Container and Serverless specific operational considerations

When you add a standard set of PaaS, Serverless and container technologies that are quite fluid into the mix, then you have operational considerations around the following (examples only):

  • Secret management should be automated.

  • Container specific storage management processes that automatically adjust storage characteristics to suit different service level requirements.

  • Container specific networking technology management processes.

  • Container registry management and governance of the associated images to cover a variety of deployment scenarios.

  • Granular level tagging of resources for accurate cost allocation.

  • Dashboard, reporting and other management information processes for capturing services as they come and go, scale-up, scale-down, scale horizontal.

  • New capacity management approach as the very nature of capacity as we traditionally understand it, has changed. It’s not as finite but nonetheless needs to be managed, arguably more robustly because of the direct correlation between cloud capacity used and the associated cost profile.

  • Improved code management processes for a growing base of infrastructure code (e.g., Terraform, Ansible, PowerShell).

  • Container management and orchestration processes and associated tooling.

  • Site reliability engineering (SRE) capability for larger businesses with sufficient capacity to reduce (ideally remove) the “toil” from routine technology platform operations, administration, and troubleshooting.

  • DevOps rigour and good standards are required to manage a growing “Infrastructure as Code” library if operational efficiencies are to be realised.

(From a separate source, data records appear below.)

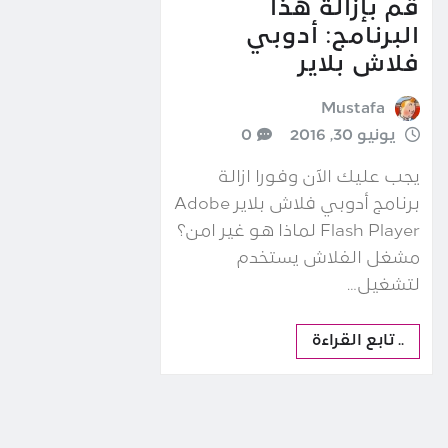
قم بإزالة هذا
البرنامج: أدوبي
فلاش بلاير
Mustafa
يونيو 30, 2016
0
يجب عليك الآن وفورا ازالة
برنامج أدوبي فلاش بلاير Adobe
Flash Player لماذا هو غير امن؟
مشغل الفلاش يستخدم
لتشغيل…
.. تابع القراءة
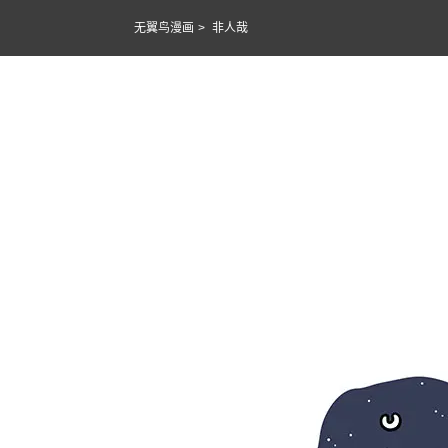
无翼鸟漫画
>
非人哉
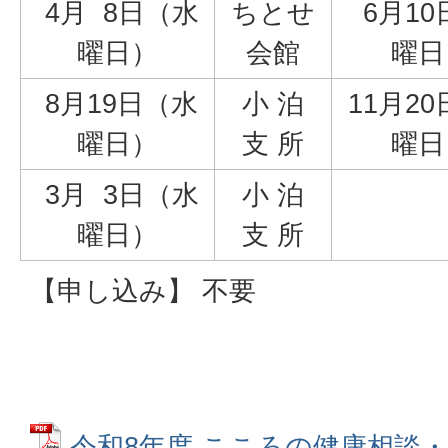
4月 8日（水
ちとせ
6月10
曜日）
会館
曜日
8月19日（水
小 泊
11月2
曜日）
支 所
曜日
3月 3日（水
小 泊
曜日）
支 所
【申し込み】 不要
令和8年度 こころの健康相談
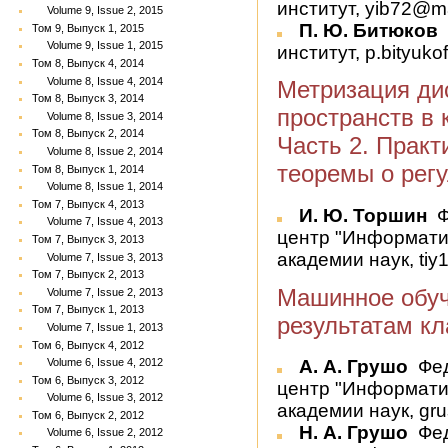
институт, yib72@ma
Volume 9, Issue 2, 2015
П. Ю. Битюков
Том 9, Выпуск 1, 2015
Volume 9, Issue 1, 2015
институт, p.bityuk
Том 8, Выпуск 4, 2014
Volume 8, Issue 4, 2014
Метризация ди
Том 8, Выпуск 3, 2014
пространств в 
Volume 8, Issue 3, 2014
Том 8, Выпуск 2, 2014
Часть 2. Практ
Volume 8, Issue 2, 2014
теоремы о рег
Том 8, Выпуск 1, 2014
Volume 8, Issue 1, 2014
Том 7, Выпуск 4, 2013
И. Ю. Торшин
Ф
Volume 7, Issue 4, 2013
центр "Информати
Том 7, Выпуск 3, 2013
академии наук, ti
Volume 7, Issue 3, 2013
Том 7, Выпуск 2, 2013
Машинное обуч
Volume 7, Issue 2, 2013
Том 7, Выпуск 1, 2013
результатам к
Volume 7, Issue 1, 2013
Том 6, Выпуск 4, 2012
Volume 6, Issue 4, 2012
А. А. Грушо
Фед
Том 6, Выпуск 3, 2012
центр "Информати
Volume 6, Issue 3, 2012
академии наук, gr
Том 6, Выпуск 2, 2012
Н. А. Грушо
Фед
Volume 6, Issue 2, 2012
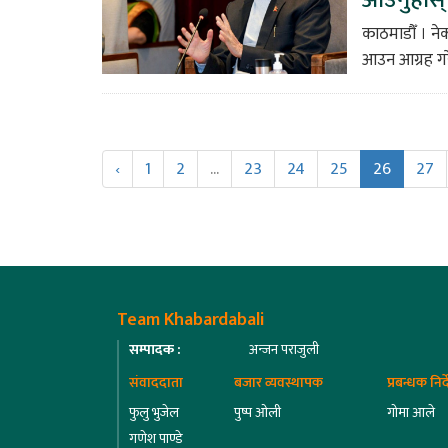
काठमाडौँ । नेक
आउन आग्रह ग
‹
1
2
...
23
24
25
26
27
Team Khabardabali
सम्पादक :
अन्जन पराजुली
संवाददाता
बजार व्यवस्थापक
प्रबन्धक निर
फुलु भुजेल
पुष्प ओली
गोमा आले
गणेश पाण्डे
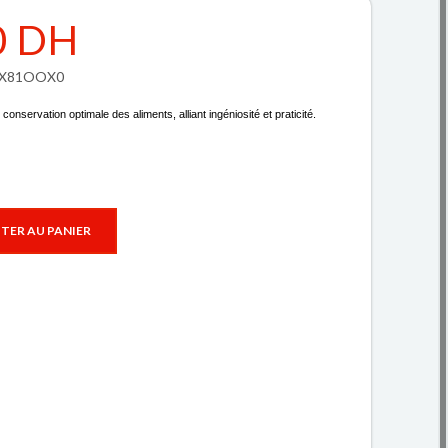
0 DH
W7X81OOX0
conservation optimale des aliments, alliant ingéniosité et praticité.
TER AU PANIER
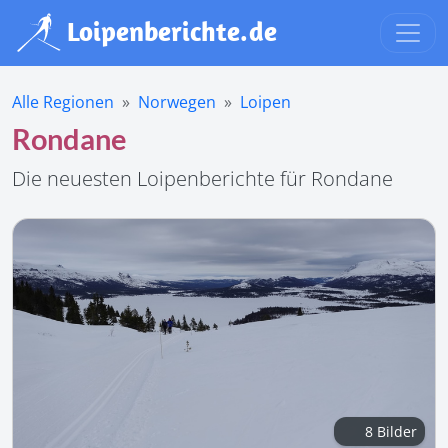
Alle Regionen
Norwegen
Loipen
Rondane
Die neuesten Loipenberichte für Rondane
8 Bilder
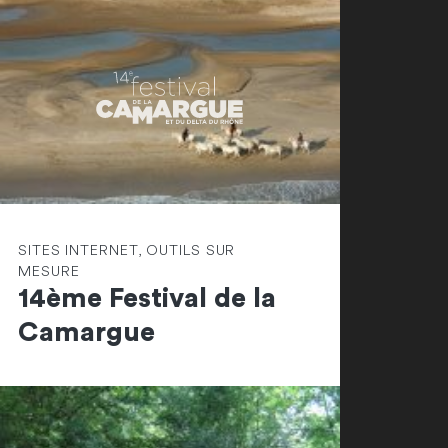
SITES INTERNET, OUTILS SUR
MESURE
14ème Festival de la
Camargue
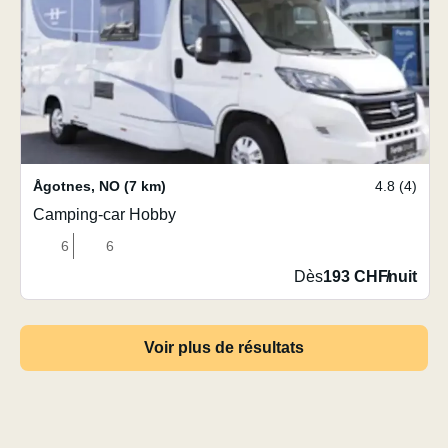
Ågotnes
,
NO
(7 km)
4.8 (4)
Camping-car Hobby
6
6
Dès
193 CHF
/
nuit
Voir plus de résultats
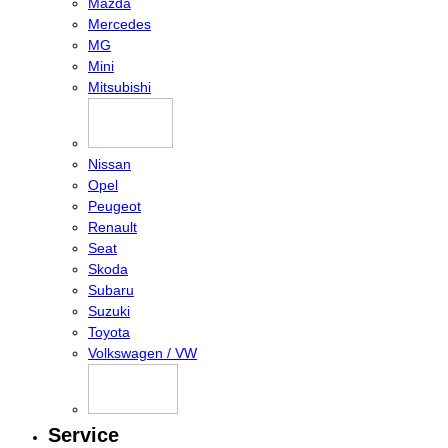
Mazda
Mercedes
MG
Mini
Mitsubishi
Nissan
Opel
Peugeot
Renault
Seat
Skoda
Subaru
Suzuki
Toyota
Volkswagen / VW
Service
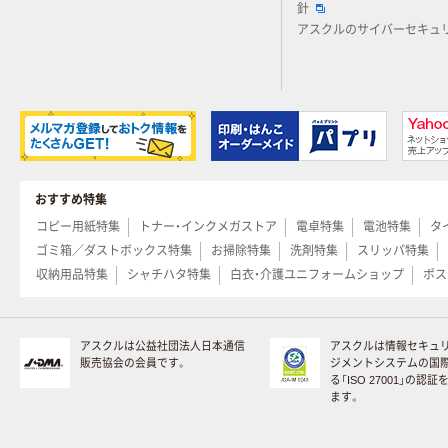
針
アスクルのサイバーセキュ
おすすめ特集
コピー用紙特集
トナー・インクメガストア
電卓特集
電池特集
タ
ゴミ箱／ダストボックス特集
お掃除特集
洗剤特集
スリッパ特集
収納用品特集
シャチハタ特集
白衣・介護ユニフォームショップ
ポス
アスクルは公益社団法人日本通信
アスクルは情報セキュ
販売協会の会員です。
ジメントシステムの国
る「ISO 27001」の認
ます。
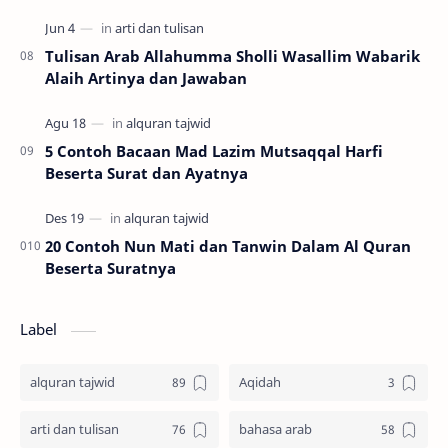
Tulisan Arab Allahumma Sholli Wasallim Wabarik
Alaih Artinya dan Jawaban
5 Contoh Bacaan Mad Lazim Mutsaqqal Harfi
Beserta Surat dan Ayatnya
20 Contoh Nun Mati dan Tanwin Dalam Al Quran
Beserta Suratnya
Label
alquran tajwid
Aqidah
arti dan tulisan
bahasa arab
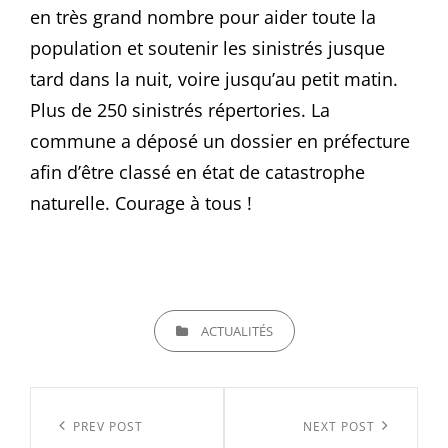
en très grand nombre pour aider toute la
population et soutenir les sinistrés jusque
tard dans la nuit, voire jusqu’au petit matin.
Plus de 250 sinistrés répertories. La
commune a déposé un dossier en préfecture
afin d’être classé en état de catastrophe
naturelle. Courage à tous !
CATEGORIES
ACTUALITÉS
Navigation
de
Previous
PREV POST
Next
NEXT POST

Infrastructure operations teams can learn some good lessons from mature development teams and can embrace some of the requisite tools and processes (e.g., source control management, continuous integration and continuous deployment) that these teams have had to master over a decade plus.


In conclusion

We are in the throes of a major industry platform shift towards more containers, Serverless and PaaS and therefore less IaaS. It’s important to set ample time aside to plan well and invest in the appropriate areas if you want to navigate this change effectively from technology, operations and cultural perspectives. IT teams will need ample headroom to initially get to grips with new technologies and new ways of working. Senior leadership will need to get behind the change cycle and support it financially and as a fundamental change in architecture and way of operating the technology estate. Be fully prepared to adjust the operating model in several ways to accommodate a service and platform landscape that is, by its very nature quite changeable. Learning how to operate at scale, without any additional risk to service, is a critical architectural and operating model adjustment that needs to be made if technology teams are to be successful and efficient in executing a smooth transition over time.